Seit Dezember des vergangenen Jahres wird Argentinien von einem Staatspräsidenten geführt, der den Klimawandel leugnet, sich gegen Abtreibungen ausspricht und den Staat radikal abbauen will. In den ersten 100 Tagen seiner Amtszeit hat er bereits einige seiner Forderungen umgesetzt. Was ein Experte dazu sagt und warum er den 53-Jährigen für gefährlich hält.
Rund 100 Tage ist es her, dass der Libertäre
Seine Wahlkampfversprechen waren radikal: ein harter Sparkurs, Privatisierung und Staatsabbau, Marktöffnung, Deregulation. "Heute beginnt der Wiederaufbau Argentiniens. Heute beginnt das Ende des Niedergangs", hatte der ultraliberale Ökonom laut "Tagesschau" angekündigt.
Zu den Forderungen des Populisten zählte beispielsweise, die argentinische Währung Peso durch den Dollar zu ersetzen, die Abschaffung der Zentralbank sowie Kürzungen der öffentlichen Ausgaben "mit der Kettensäge".
Übernahme in schwierigen Zeiten
Milei übernahm Argentinien in turbulenten Zeiten: Die Staatskasse war leer und ohne Devisenreserven, die Bevölkerung zu großen Teilen verarmt und die Inflationsrate lag zeitweise über 25 Prozent pro Monat. Gleichzeitig war der argentinische Staat geprägt von Korruption und Ineffizienz.

FRAGEN ZUM MATERIAL -
#1 Schreib alle Zeilen zur Punktverfolgung unten Wort für Wort ab. Lass die Bilder dabei weg.
#2 Schreib den Text oben über Argentiniens Präsidenten Milei nach seinem letzten Satz weiter.

GEGEBENE DATEN -
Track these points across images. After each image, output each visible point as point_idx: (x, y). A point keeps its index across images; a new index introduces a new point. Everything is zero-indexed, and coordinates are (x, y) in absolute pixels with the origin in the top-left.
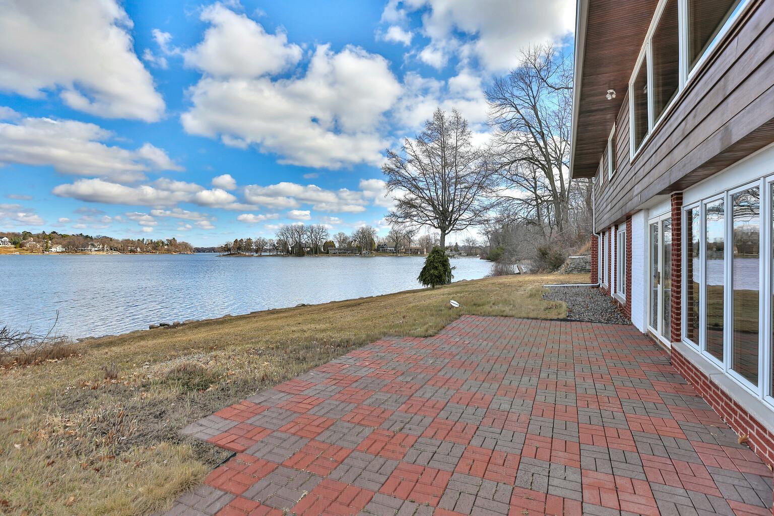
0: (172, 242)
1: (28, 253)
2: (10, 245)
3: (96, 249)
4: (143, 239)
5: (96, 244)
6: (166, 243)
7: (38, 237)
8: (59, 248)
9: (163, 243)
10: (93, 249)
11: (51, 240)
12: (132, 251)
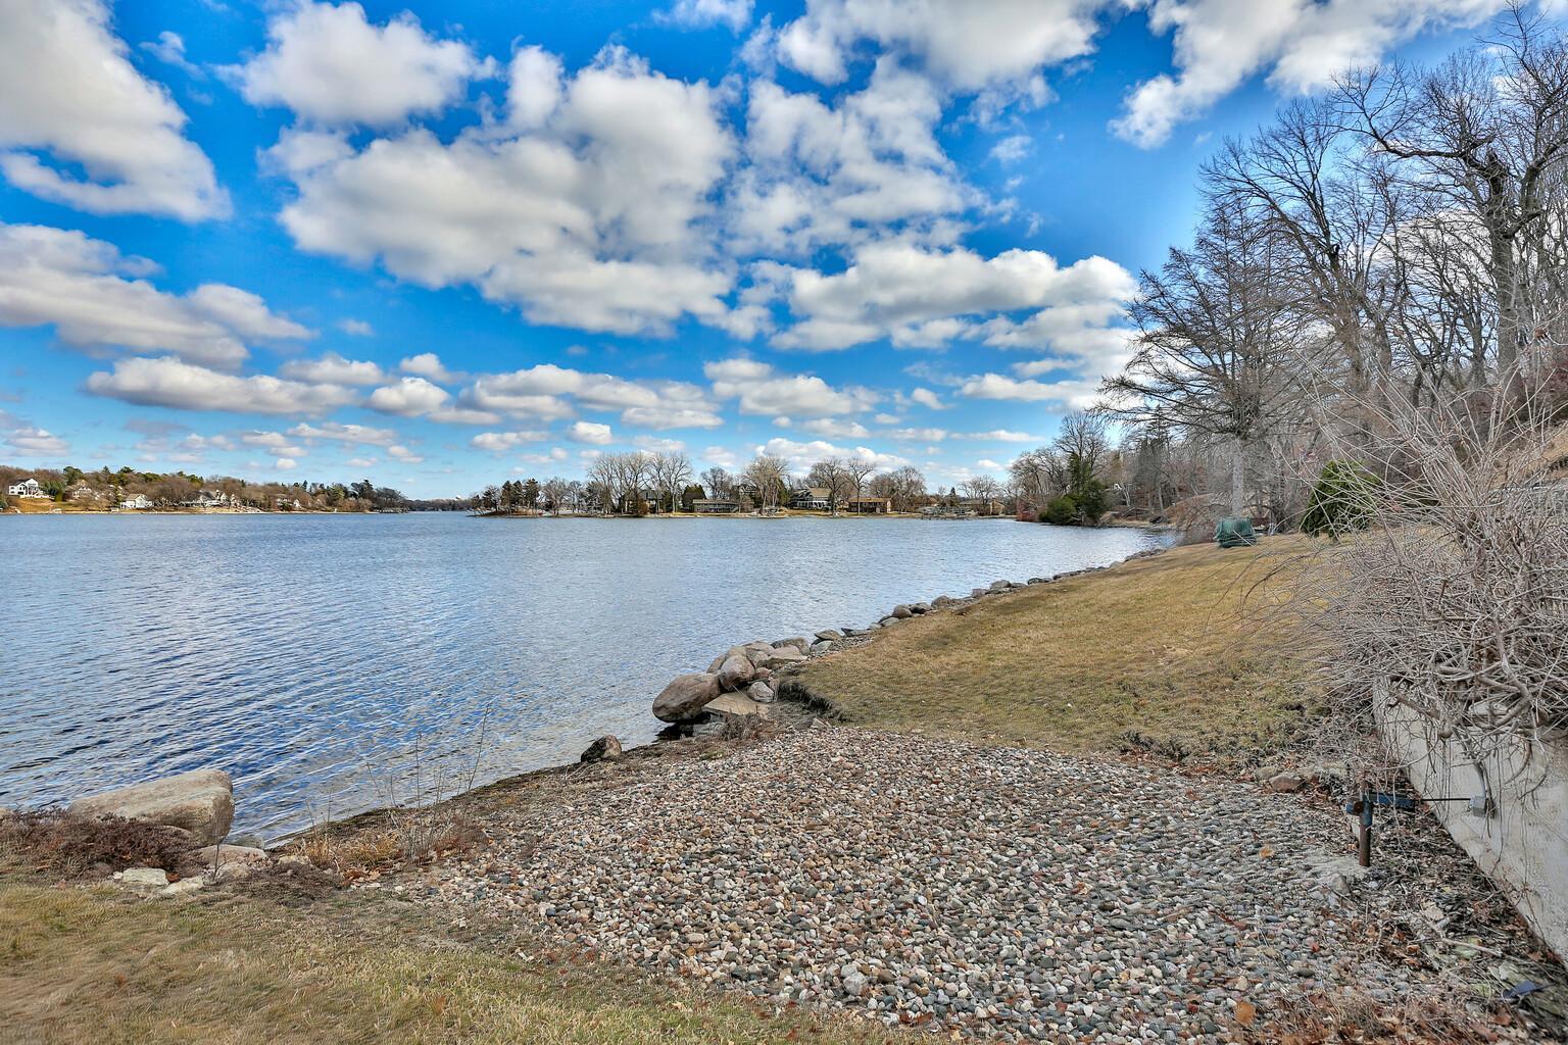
0: (364, 490)
1: (78, 511)
2: (40, 495)
3: (214, 502)
4: (305, 483)
5: (213, 493)
6: (351, 489)
7: (98, 479)
8: (140, 501)
9: (346, 491)
10: (208, 503)
11: (123, 485)
12: (284, 507)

ANTWORTEN -
#1
Track these points across images. After each image, output each visible point as point_idx: (x, y). A point keeps its index across images; a new index introduces a new point. Everything is zero-indexed, and coordinates are (x, y) in absolute pixels with the origin in the top-left.
0: (172, 242)
1: (28, 253)
2: (10, 245)
3: (96, 249)
4: (143, 239)
5: (96, 244)
6: (166, 243)
7: (38, 237)
8: (59, 248)
9: (163, 243)
10: (93, 249)
11: (51, 240)
12: (132, 251)
0: (364, 490)
1: (78, 511)
2: (40, 495)
3: (214, 502)
4: (305, 483)
5: (213, 493)
6: (351, 489)
7: (98, 479)
8: (140, 501)
9: (346, 491)
10: (208, 503)
11: (123, 485)
12: (284, 507)

#2
Wie viel von seinen Wahlkampfversprechen konnte er halten? "Die Performance der Regierung beurteile ich zwischen mangelhaft und ungenügend, aber in puncto Wahlkampfversprechen erreicht er vermutlich ein gut bis befriedigend", sagt Argentinien-Experte Peter Birle.
Radikale Sparmaßnahmen
So hat Milei beispielsweise die Anzahl der Ministerien halbiert und staatliche Subventionen, etwa für Gas und den öffentlichen Personennahverkehr, radikal gekürzt. Ebenso ist es Milei gelungen, korrupte Praktiken der Vorgängerregierungen aufzudecken – in Millionenhöhe.
"Die Wirtschaft ist das zentrale Wahlkampfthema und das Motiv dafür gewesen, dass er gewählt wurde", erinnert Birle. Die Ideen des konservativen Populisten würden aber noch deutlich weiter gehen.
"Er bezeichnet sich selbst als Anarchokapitalist und will einen massiven Staatsabbau, der über alles hinausgeht, was es in der Geschichte des Landes bisher gegeben hat", erklärt der Experte. Der Staat müsse aus Mileis Sicht nur für Sicherheit und Verteidigung sorgen, die Wirtschaft wolle er gänzlich dem Markt überlassen.
Land verarmt weiter
Wie erfolgreich Mileis Wirtschaftskurs mittelfristig sein wird, lässt sich aus Birles Sicht zum jetzigen Zeitpunkt noch nicht beurteilen. Zwar beginne die Inflation langsam zu sinken und der Staatshaushalt sei ausgeglichener – allerdings auf Kosten der sozialen Entwicklung.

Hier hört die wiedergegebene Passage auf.